Mr Clare told the ABC that an external reviewer has been appointed to examine how the department hires consultants.

"Failure to disclose conflicts of interest is completely unacceptable," he said.

"In addition to the actions the government is taking in this area, the Department of Education is conducting an external review of the department's procurement policies to ensure they are as robust as possible."

Previously, PwC had insisted it had "fulfilled its disclosure obligations" to both the Tertiary Education Quality and Standards Agency and the Department of Education.

Now, a spokesman for PwC has admitted the firm failed to do so.

"We recognise that we did not make the appropriate disclosure in regard to a review completed for the department in 2017, in line with their policy and our own professional standards," a spokesman said.

The spokesman told the ABC it had made "prior disclosures" of its interest to both the department and to TEQSA, but did not respond to the ABC's requests to see evidence of those disclosures. One of them, it is understood, is claimed to have been a "verbal disclosure".

"We continue to take the appropriate steps to enhance our governance and controls to better meet the expectations of the community," the spokesman said.

The previously confidential review meant that PwC was granted access to TEQSA's policy framework, its budget information and an insight into the work of its employees.

A close-up of a corporate pwc logo on a reflective glass building panel.
A group of PwC current employees have called for a restoration of trust in the firm. (Reuters: Wolfgang Rattay)

The department furnished the ABC with a copy of the PwC report, and in so doing, redacted its final appendix which is headlined "Provider Analysis".

This appendix is a list of 173 providers regulated by TEQSA followed by a breakdown of sensitive commercial data including "total revenue" and "total net profit/surplus for all activities".

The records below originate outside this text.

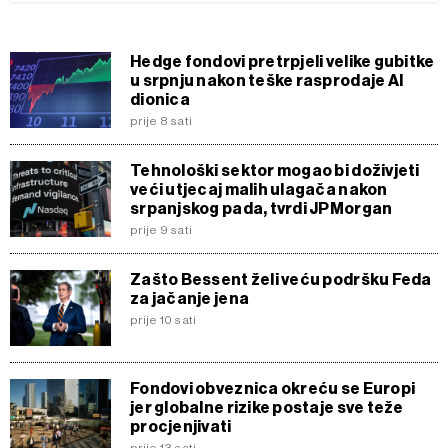
Hedge fondovi pretrpjeli velike gubitke
u srpnju nakon teške rasprodaje AI
dionica
prije 8 sati
Tehnološki sektor mogao bi doživjeti
veći utjecaj malih ulagača nakon
srpanjskog pada, tvrdi JPMorgan
prije 9 sati
Zašto Bessent želi veću podršku Feda
za jačanje jena
prije 10 sati
Fondovi obveznica okreću se Europi
jer globalne rizike postaje sve teže
procjenjivati
prije 13 sati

The department's spokesman said the reason it redacted this data was because "the information could be used to identify some providers".

On Monday, meanwhile, a group describing itself as current PwC employees who have formed a "committee for the restoration of trust in PwC through transparency and accountability" has issued a rallying call for reform of the company via a letter to senior management.

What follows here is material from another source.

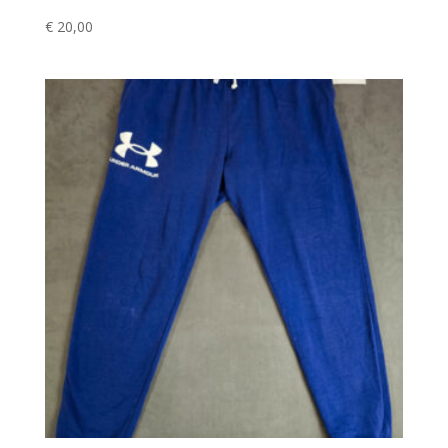
€
20,00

The letter identifies 11 current or former senior partners and directors of the firm to whom the committee sheets home blame for the tax leak fiasco and for overseeing a corroded corporate culture, and calls the current plan to offload the government-consulting arm of the business "grossly inadequate".

It cites the abuse of confidential Treasury information and the investment by the firm and its partners in Top Education Group and expresses "our deep concerns regarding the current course of action".

"We find it lacking in transparency … and potentially detrimental to the firm beyond repair," the employees' letter says. 

"Urgent corrective measures must be undertaken to salvage our partnership from further disaster."

The group of employees decry the ongoing retirement payments being made to former senior members of the firm who, it alleges, were the "primary beneficiaries of the actions taken in relation to the tax scheme, subsequent concealment of such conduct, and the lack of accountability".

"These individuals have derived substantial financial, social and reputational benefits from their association with the firm, some of whom continue to receive payments through high draws or retirement benefits."

"These events will directly impact the lifetime earnings of all current and future partners for the next 25 years."

The letter also makes allegations that these issues are "not isolated".

"Disturbing instances have come to light where NDAs have been utilised to facilitate the departure of partners accused of harassment or assault, enabling them to repeat such behaviour in other firms or organisations … while other industries have addressed and condemned such practices, our firm has yet to do so."

A PwC spokesman declined to comment.